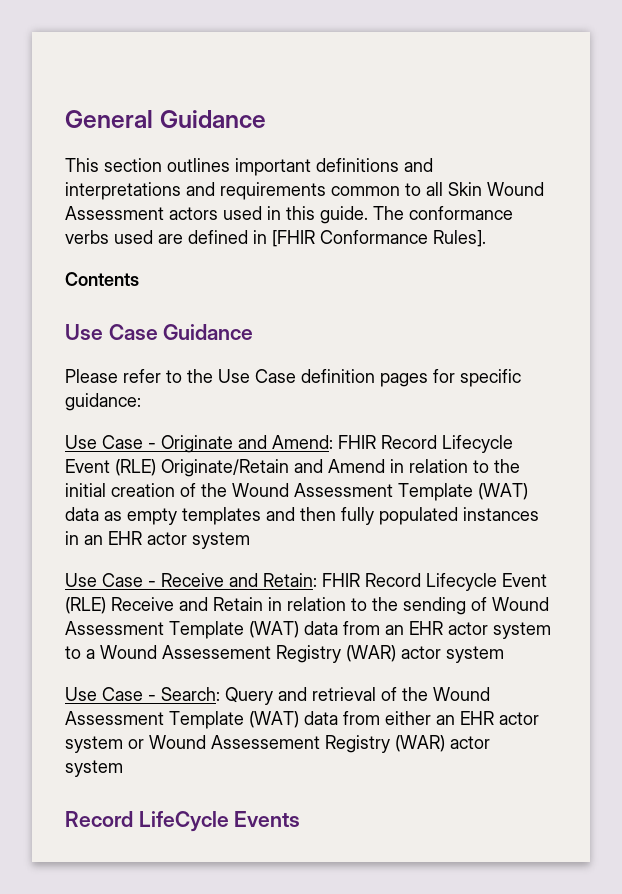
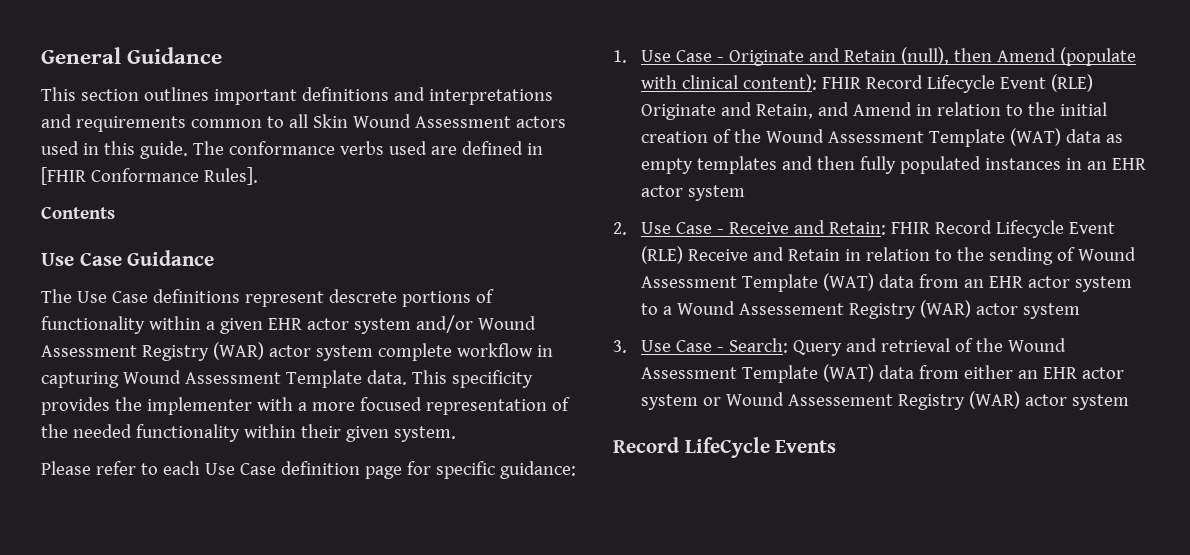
(254, 332) none -> [41,289,494,307] [41,315,536,334] [41,342,553,361] [41,370,533,388] [41,397,570,415] [41,424,456,442] // The Use Case definitions represent descrete portions of functionality within a given EHR actor system and/or Wound Assessment Registry (WAR) actor system complete workflow in capturing Wound Assessment Template data. This specificity provides the implementer with a more focused representation of the needed functionality within their given system.
[187,369,213,383] the -> [162,461,200,475] each
[380,373,428,387] pages -> [364,466,402,479] page
(141, 402) none -> [613,50,627,63] 1.
[272,435,513,453] [65,459,289,477] Amend: FHIR Record Lifecycle Event (RLE) Originate/Retain -> [843,47,1136,66] [640,74,1093,93] [640,102,813,120] Retain (null), then Amend (populate with clinical content): FHIR Record Lifecycle Event (RLE) Originate and Retain,
(250, 540) none -> [613,222,627,235] 2.
(504, 654) none -> [613,340,627,353] 3.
┄┄┄┄┄┄┄┄┄┄┄┄┄┄┄┄┄┄┄┄
Please write the material out again exactly as shown above, minus any pictures.

(254, 332) none -> [41,289,494,307] [41,315,536,334] [41,342,553,361] [41,370,533,388] [41,397,570,415] [41,424,456,442] // The Use Case definitions represent descrete portions of functionality within a given EHR actor system and/or Wound Assessment Registry (WAR) actor system complete workflow in capturing Wound Assessment Template data. This specificity provides the implementer with a more focused representation of the needed functionality within their given system.
[187,369,213,383] the -> [162,461,200,475] each
[380,373,428,387] pages -> [364,466,402,479] page
(141, 402) none -> [613,50,627,63] 1.
[272,435,513,453] [65,459,289,477] Amend: FHIR Record Lifecycle Event (RLE) Originate/Retain -> [843,47,1136,66] [640,74,1093,93] [640,102,813,120] Retain (null), then Amend (populate with clinical content): FHIR Record Lifecycle Event (RLE) Originate and Retain,
(250, 540) none -> [613,222,627,235] 2.
(504, 654) none -> [613,340,627,353] 3.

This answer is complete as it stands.